I've been using WSL 2 has my primary development environment for quite some time. It's an excellent tool for folks like me who do almost all their development in a Unix-like environment.
My take on WSL environments is a little different from many folks. I create mine by defining what I want in a Dockerfile and then building an image from that Dockerfile. Once I've built an image, I can export the filesystem as a tarball and import it into WSL. I started doing this because it made it easy for me to spin up new environments that already had a lot of my configuration done. Over time, I found myself spinning up new environments less and less. More and more often, I end up doing an apt install
in my main environment to get a new tool. This was never my intent. I like to keep things hygienic. While setting up a new WSL environment is fairly easy, it's not as easy as setting up and running a container.

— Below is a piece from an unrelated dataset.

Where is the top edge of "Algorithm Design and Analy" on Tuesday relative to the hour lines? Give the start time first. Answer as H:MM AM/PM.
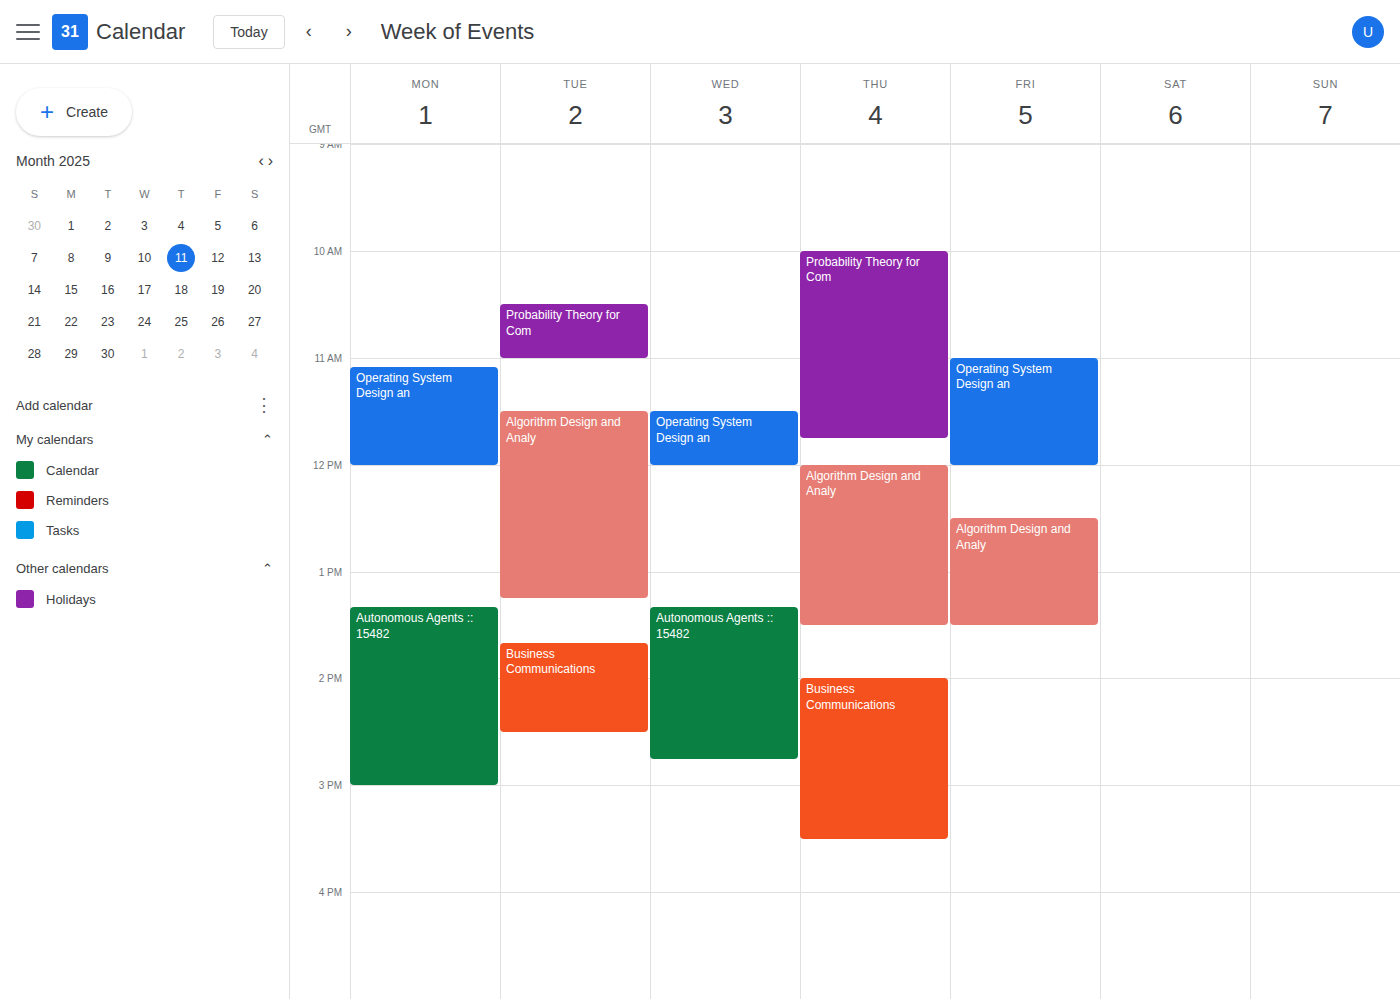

I started looking around for possible alternatives. My plan is to continue to have multiple WSL environments, but those environments will largely be purely about operating system updates. As you can tell, by reading this, I settled on using Docker containers for my development environments. I looked at a variety of options including Vagrant, Multipass, and devcontainers.
Devcontainers was the closest to what I want. I gave it a go but ran into one large problem. Devcontainers is designed to store the "development environment information" within a project. This is great for teams to give a baseline environment. I, however, want environments that are tailored to me. I don't want to have to remember to copy a .devcontainer
directory into every project I work on. I want to be able to spin up an environment that has all my tools and configuration ready to go. After learning what I liked and didn't like about devcontainers, I decided to roll my own. What devcontainers does is pretty straightforward and I can get everything I want directly from containers.

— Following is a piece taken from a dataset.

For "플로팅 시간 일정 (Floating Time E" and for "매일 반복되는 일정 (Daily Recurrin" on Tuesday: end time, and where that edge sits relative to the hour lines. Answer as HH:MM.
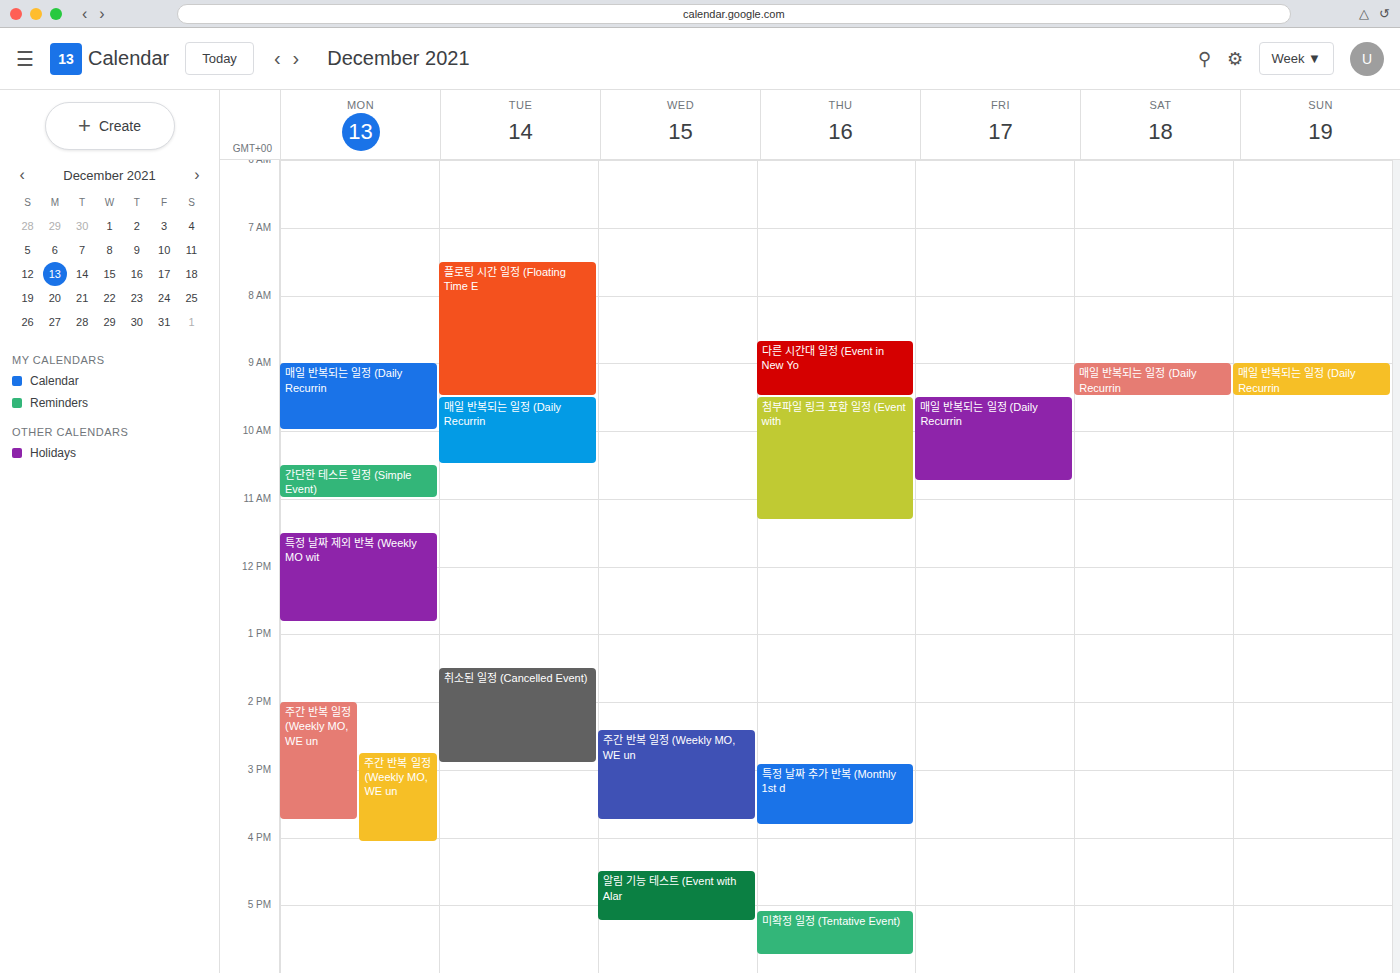
"플로팅 시간 일정 (Floating Time E": 09:30, halfway between the 09:00 and 10:00 lines. "매일 반복되는 일정 (Daily Recurrin": 10:30, halfway between the 10:00 and 11:00 lines.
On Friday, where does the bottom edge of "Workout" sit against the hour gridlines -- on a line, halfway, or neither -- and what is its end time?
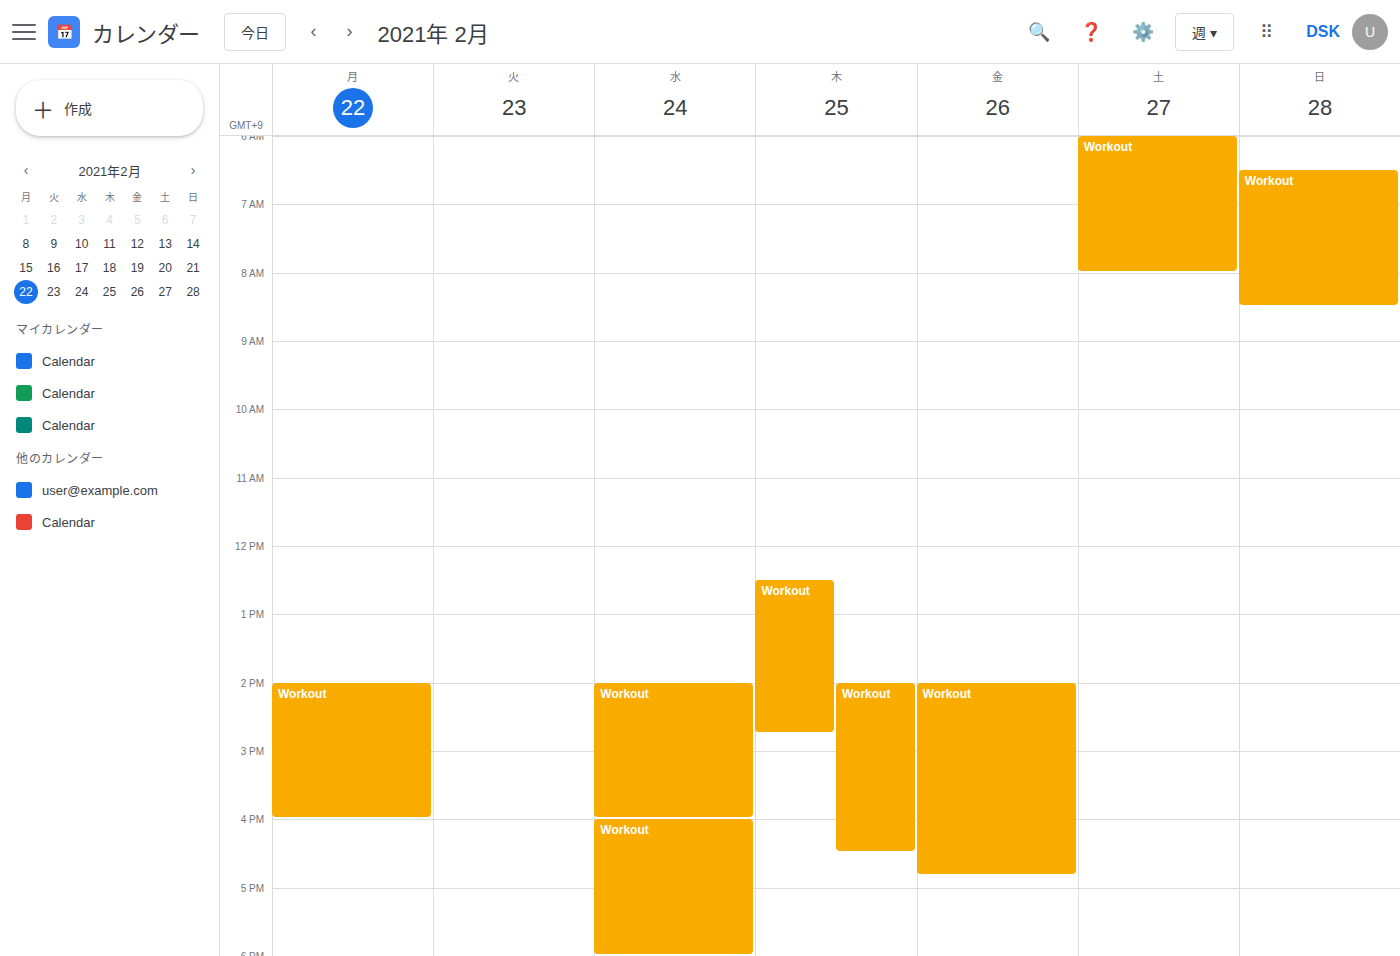
4:50 PM -- neither: 50 minutes below the 4 PM line and 10 minutes above the 5 PM line.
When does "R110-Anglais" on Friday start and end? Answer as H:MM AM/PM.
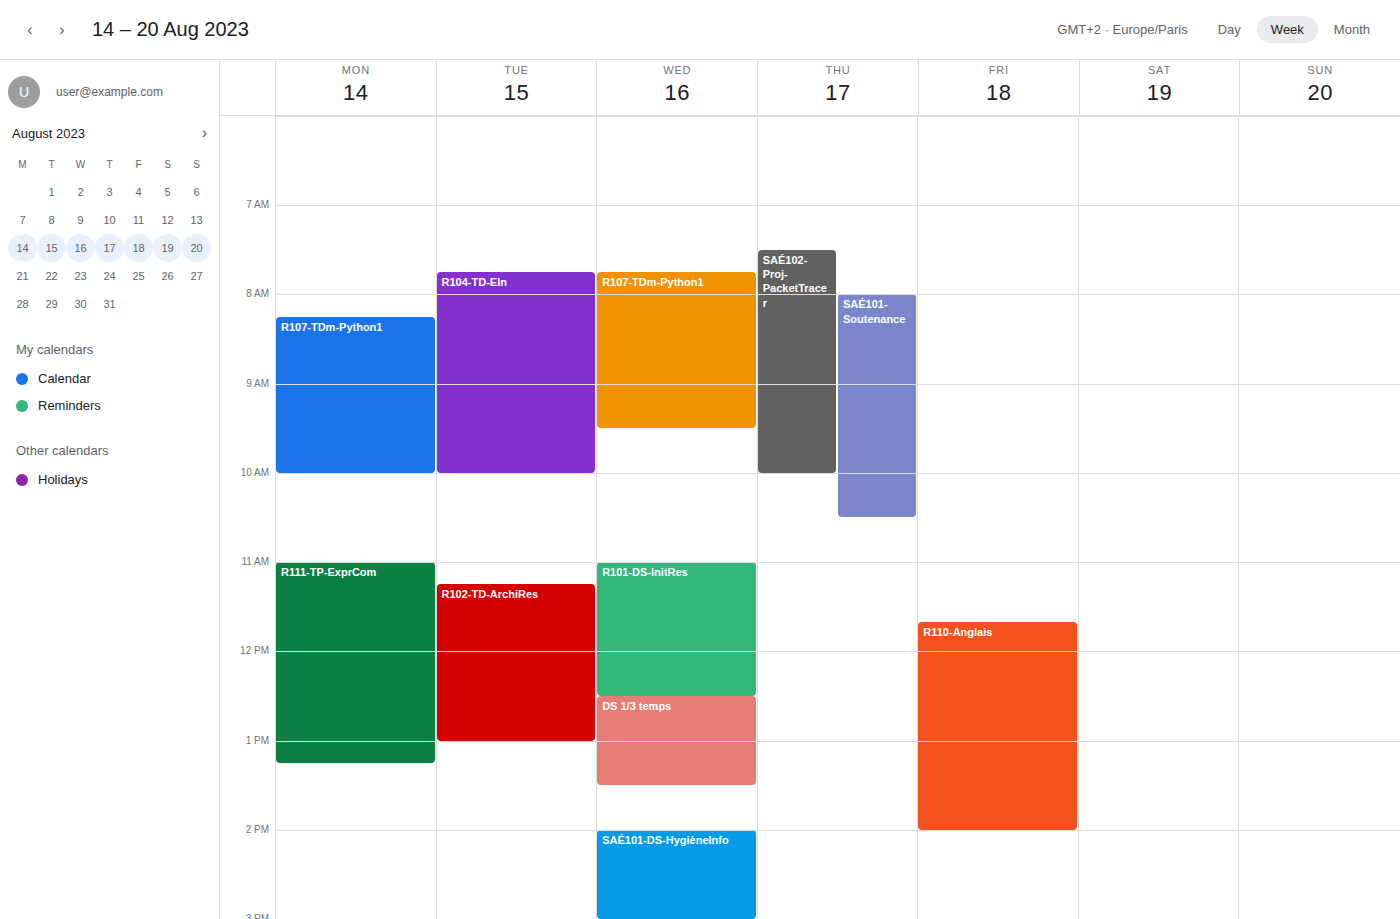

The key differences I aimed for were the aforementioned issues with devcontainers storing configuration within a project and how I like to interact with my terminal. The best devcontainers experience is with Visual Studio Code. When you fire up a devcontainer from VS Code, it opens a terminal in a container. This is great in many ways except, I don't want to use my terminal in VS Code. I like to maximize all my windows and switch from one to another. I want a full screen of terminal and a full screen of editor. The IDE-like experience of VS Code's terminal isn't for me.
The bit of tooling that exists in this repo solves both. I can start up a development container via a terminal. I can attach to that running container from VS Code to edit code within it. And if I want to get additional shells in that environment, I can docker exec
into it to get additional shells. This ends up being a lot like the experience I have with WSL 2, except, now with more hygiene; which is what I set out to achieve.

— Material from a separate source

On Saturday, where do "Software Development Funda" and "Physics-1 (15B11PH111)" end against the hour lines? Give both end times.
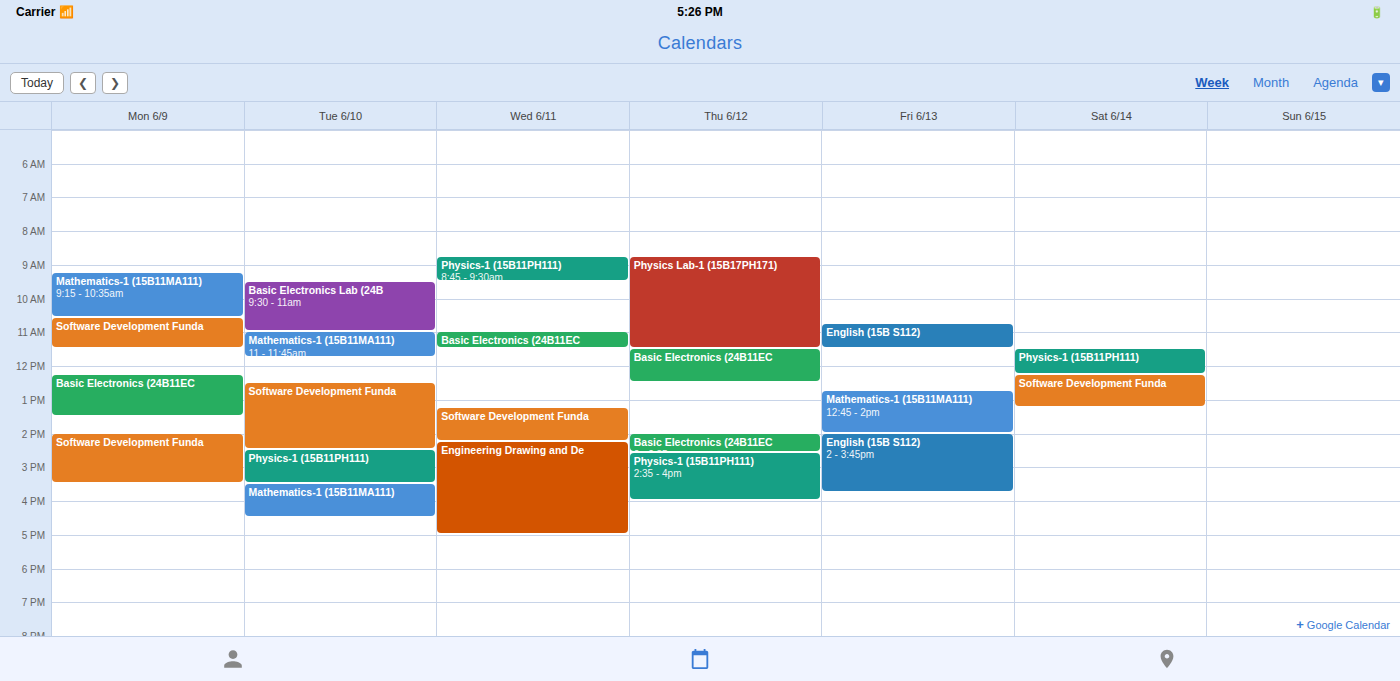
"Software Development Funda": 1:15 PM, neither: a quarter of the way from the 1 PM line to the 2 PM line. "Physics-1 (15B11PH111)": 12:15 PM, neither: a quarter of the way from the 12 PM line to the 1 PM line.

To see containerized development environments designed to work with Credo, check out my development environments repository.
Credo only works within a Linux environment. You need a Linux installation, be it native or via WSL 2.
You need to have Docker installed and running. The docker
command should be available on your $PATH.
To build Credo, you'll need a working Pony installation. You also need:
- GNU make
- sed
make credo
Credo is configured via a config.json
file. The configuration file should be in $HOME/.config/credo/config.json
. There's an example configuration file in this repository. To better understand it, you should probably check out my development environments repository.
More documentation to come.
Credo current supports two commands: start
and new
.
Start spins up a development environment based on your configuration. Only a single instance of a development environment can be running at a time. If you try to start a new environment while one is running, you'll get an error.
credo start corral-env
The name of the environment must correspond to the name
key for an environment in your configuration file.
Attaches a new shell to a running development environment. This is useful if you want to have multiple shells open in the same environment.
credo shell corral-env
The name of the environment must correspond to the name
key for an environment in your configuration file.